Eventually, maybe on like the fourth day, I was still seeing the same things, and thinking about the same things, but not having the same visceral reaction to them. And I didn’t suddenly believe that there was life after death, and I didn’t suddenly feel okay with life passing, but for some reason it was just like in a different part of my brain, after that.
REVELATION
Were there any other events or experiences that had that level of power? Or impact?
Yeah. Um…much later, though. I mean I guess the closest was really recent, and kind of the complete opposite.
I was having a really hard time. I was really emotionally overwhelmed. And was being shut out by a lot of people in a way that just made me feel powerless. And I wouldn’t say I feel powerful when it comes to interacting with people, but really being unable to speak is like one of the most maddening things I’ve ever experienced.
In the past, a big part of my personality was tending to put my needs aside for other people’s needs if I can. Which sounds like a nice thing, but I’ve always seen it a little bit as self-sacrifice. And as something that’s a little bit painful to me, but that I’ll power through because I care.
But I think I just had this, it’s really the closest thing I’ve ever experienced to having an actual, like, religious experience. Or not religious, but divine, or something.
I suddenly realized that when I’m interacting with people that I truly care about, I wasn’t being selfish, but I was bringing a lot of my needs or my wants to the table. Which is fine. But I was getting really bogged down about people not treating me the way I wanted to be treated. And having put aside my needs before made it extra painful now.

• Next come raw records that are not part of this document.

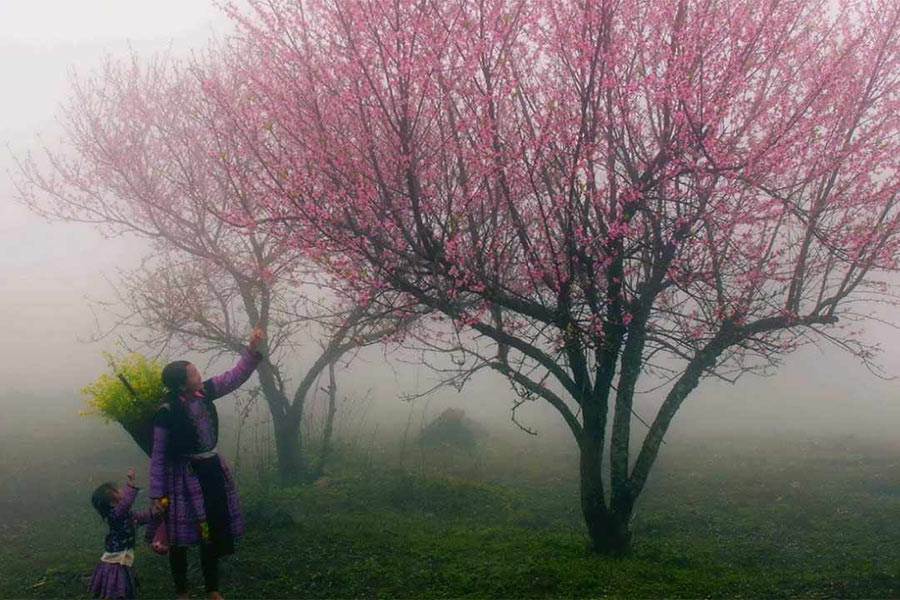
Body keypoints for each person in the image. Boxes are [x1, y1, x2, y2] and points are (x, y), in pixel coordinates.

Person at [149, 324, 264, 600]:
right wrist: (157, 494)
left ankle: (212, 588)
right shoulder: (167, 412)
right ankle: (182, 591)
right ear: (180, 383)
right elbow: (159, 455)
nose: (200, 375)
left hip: (210, 471)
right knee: (179, 538)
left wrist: (251, 349)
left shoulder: (206, 393)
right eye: (193, 373)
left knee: (209, 531)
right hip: (183, 478)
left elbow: (234, 377)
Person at [89, 469, 153, 599]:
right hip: (115, 562)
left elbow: (140, 517)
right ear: (113, 502)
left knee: (123, 586)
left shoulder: (124, 515)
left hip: (122, 558)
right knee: (118, 587)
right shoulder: (115, 516)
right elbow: (126, 503)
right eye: (118, 490)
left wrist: (153, 513)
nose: (122, 491)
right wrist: (131, 483)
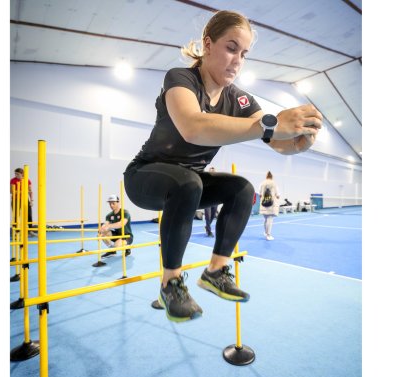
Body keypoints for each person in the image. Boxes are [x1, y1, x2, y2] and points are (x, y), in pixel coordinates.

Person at [123, 10, 322, 322]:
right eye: (231, 48)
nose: (237, 61)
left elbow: (279, 141)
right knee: (188, 182)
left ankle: (215, 271)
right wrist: (271, 123)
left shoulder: (240, 100)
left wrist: (301, 139)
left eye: (244, 54)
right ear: (208, 44)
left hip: (190, 182)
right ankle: (170, 283)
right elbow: (193, 126)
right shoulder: (181, 79)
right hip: (145, 177)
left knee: (241, 189)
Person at [10, 168, 36, 237]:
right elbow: (11, 191)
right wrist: (21, 191)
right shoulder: (13, 180)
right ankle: (16, 232)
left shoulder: (27, 180)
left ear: (22, 174)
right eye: (15, 174)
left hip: (25, 199)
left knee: (29, 215)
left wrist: (31, 200)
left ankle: (30, 231)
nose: (16, 175)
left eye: (17, 174)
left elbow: (30, 191)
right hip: (15, 200)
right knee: (15, 216)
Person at [259, 171, 280, 240]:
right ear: (272, 177)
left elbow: (260, 194)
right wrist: (277, 197)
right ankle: (268, 235)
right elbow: (277, 195)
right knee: (270, 220)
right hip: (271, 205)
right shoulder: (274, 183)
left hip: (264, 204)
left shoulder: (262, 183)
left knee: (265, 219)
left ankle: (265, 232)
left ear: (266, 176)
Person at [203, 167, 218, 237]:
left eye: (213, 172)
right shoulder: (206, 180)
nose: (212, 172)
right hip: (207, 200)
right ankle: (209, 231)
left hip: (215, 200)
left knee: (212, 215)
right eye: (211, 171)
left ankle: (207, 226)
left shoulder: (217, 181)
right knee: (208, 216)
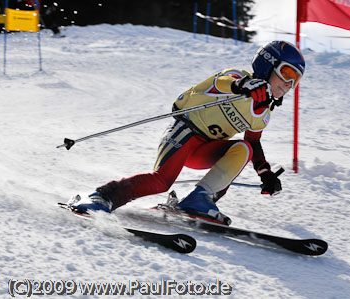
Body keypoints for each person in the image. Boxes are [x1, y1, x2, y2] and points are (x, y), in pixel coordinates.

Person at [70, 40, 305, 225]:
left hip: (204, 150)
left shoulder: (263, 112)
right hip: (184, 133)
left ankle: (199, 200)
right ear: (268, 64)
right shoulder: (237, 77)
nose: (289, 84)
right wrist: (241, 87)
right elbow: (223, 83)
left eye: (295, 81)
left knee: (243, 148)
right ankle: (102, 197)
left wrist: (266, 174)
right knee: (161, 181)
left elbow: (254, 143)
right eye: (287, 74)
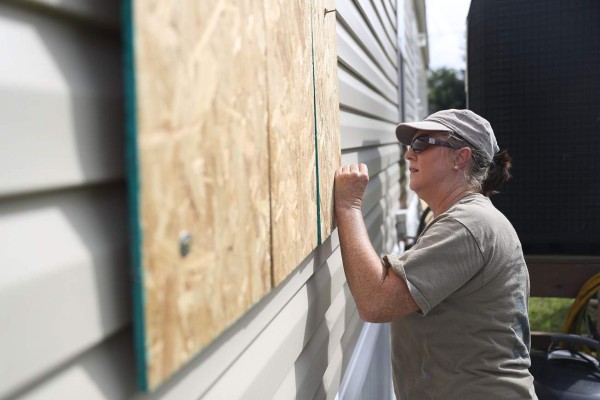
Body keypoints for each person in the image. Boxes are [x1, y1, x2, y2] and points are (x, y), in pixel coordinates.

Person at [334, 109, 537, 399]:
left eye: (421, 143)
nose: (408, 155)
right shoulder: (469, 219)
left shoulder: (468, 225)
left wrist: (349, 206)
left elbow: (375, 302)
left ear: (460, 157)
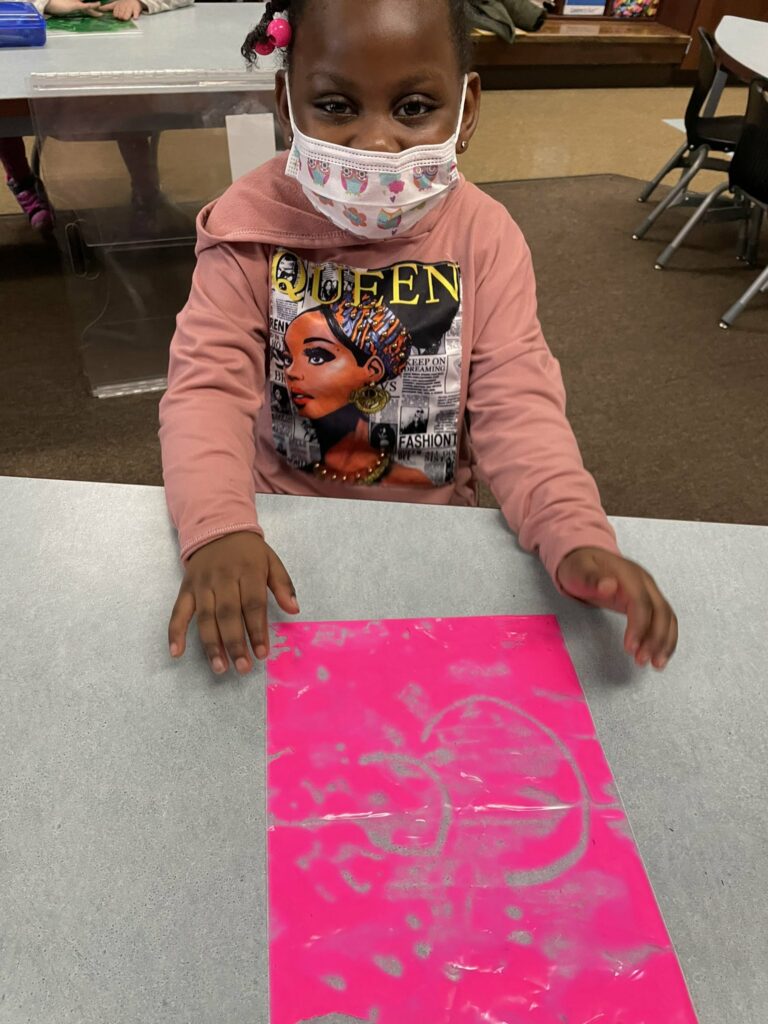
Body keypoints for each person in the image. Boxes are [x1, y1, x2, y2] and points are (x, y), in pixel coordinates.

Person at [159, 0, 678, 678]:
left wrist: (573, 533)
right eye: (338, 106)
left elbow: (518, 407)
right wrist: (220, 527)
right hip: (279, 535)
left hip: (434, 540)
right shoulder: (246, 229)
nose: (375, 144)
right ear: (286, 104)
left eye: (412, 108)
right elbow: (205, 393)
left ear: (465, 111)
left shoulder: (484, 240)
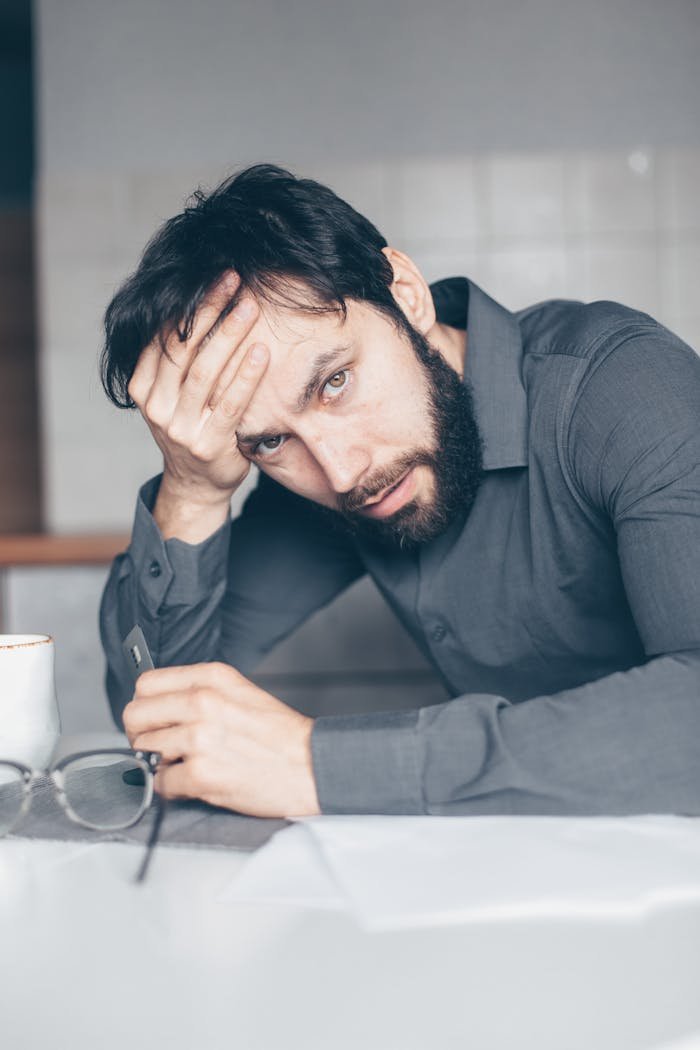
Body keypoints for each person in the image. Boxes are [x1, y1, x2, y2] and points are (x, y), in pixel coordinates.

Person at [99, 163, 700, 819]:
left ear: (407, 294)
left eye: (334, 383)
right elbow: (160, 721)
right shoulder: (331, 481)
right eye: (268, 442)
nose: (341, 472)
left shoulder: (622, 388)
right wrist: (192, 491)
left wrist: (318, 765)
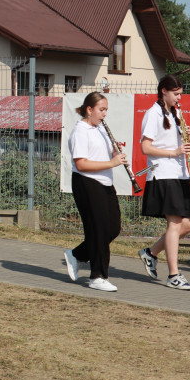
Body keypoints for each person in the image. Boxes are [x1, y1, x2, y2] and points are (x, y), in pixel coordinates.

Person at [138, 75, 190, 291]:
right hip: (163, 173)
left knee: (189, 223)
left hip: (180, 173)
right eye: (176, 94)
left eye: (180, 94)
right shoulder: (153, 113)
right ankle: (174, 275)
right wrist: (174, 152)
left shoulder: (176, 112)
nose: (179, 98)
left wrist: (185, 136)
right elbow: (146, 148)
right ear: (164, 91)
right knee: (174, 224)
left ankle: (151, 253)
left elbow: (175, 139)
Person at [63, 92, 125, 292]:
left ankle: (78, 255)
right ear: (89, 110)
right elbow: (81, 164)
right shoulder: (80, 131)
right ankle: (97, 276)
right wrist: (112, 162)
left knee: (112, 228)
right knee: (98, 230)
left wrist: (115, 154)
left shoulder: (100, 129)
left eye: (106, 110)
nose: (104, 114)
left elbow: (103, 154)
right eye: (101, 109)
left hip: (105, 182)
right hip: (87, 182)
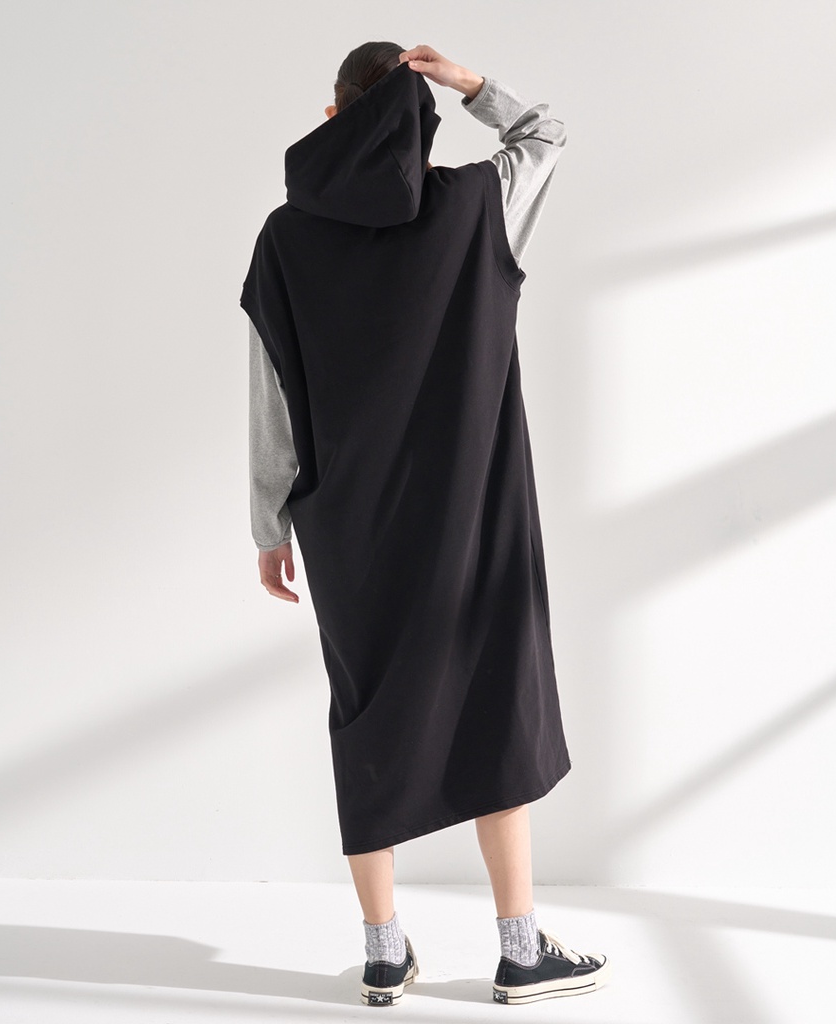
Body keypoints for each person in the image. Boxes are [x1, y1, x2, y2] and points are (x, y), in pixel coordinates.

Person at [241, 42, 611, 1006]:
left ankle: (382, 951)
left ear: (331, 120)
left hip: (349, 531)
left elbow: (272, 393)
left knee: (366, 718)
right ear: (419, 121)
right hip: (473, 518)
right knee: (496, 703)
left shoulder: (284, 238)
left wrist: (269, 525)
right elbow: (545, 134)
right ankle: (519, 951)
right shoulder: (476, 204)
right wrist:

But I just suddenly realized that if I care, if I really, really care, about them, why would I ever want to really…why would I want to mess up anything in their lives that’s good. Honestly.
It seemed like the most obvious revelation, but it was like I, for that moment, stepped back, and saw the entirety of the universe, just all at once.
I was even looking out my window, just kind of standing. And I just felt the most, like the purest joy that I’ve ever felt in my life. In not needing anything from people. And realizing that giving was enough. It honestly felt like my entire body was just filling up with light. And it stayed that way through the next day and into the afternoon.
I had never understood that, and had never really believed it. I had always seen love as some form of self-sacrifice. But it just wasn’t that. I hadn’t felt that bodily of an emotion, ever. I didn’t know that feelings could feel like that.
I kept looking in the mirror because I felt so different. And I was just like, I don’t get this, am I just hungry? I’ve just never felt that before. But I also have never felt…stronger, I guess?
I was like, oh god, I sound like a fucking plaque. But it was honestly the closest thing to a, I don’t want to say a divine revelation, but the word “divine,” I feel like I understood what it was, then. And it was humbling. And really powerful. And really changed my perspective on all of my relationships.
It was then that I tried to find what the Bible said about love. And just tried to read more about what I was feeling, because it seemed like such a universal human thing that surely this is what people talk about, like, this is it.
I didn’t find anything that really, really helped me understand it. I did find descriptions of it. Ranging from very hippie dippy to very Christian. But it was so powerful. I just hadn’t realized until then how really, really caring about people should just, like, fill you up, and be this source of strength and wellbeing. Instead of this painful emotional battle, and constant feeling of unfulfilled expectations.
And I think that was the most profound shift I’ve experienced, in how I view other people, and how I interact with them.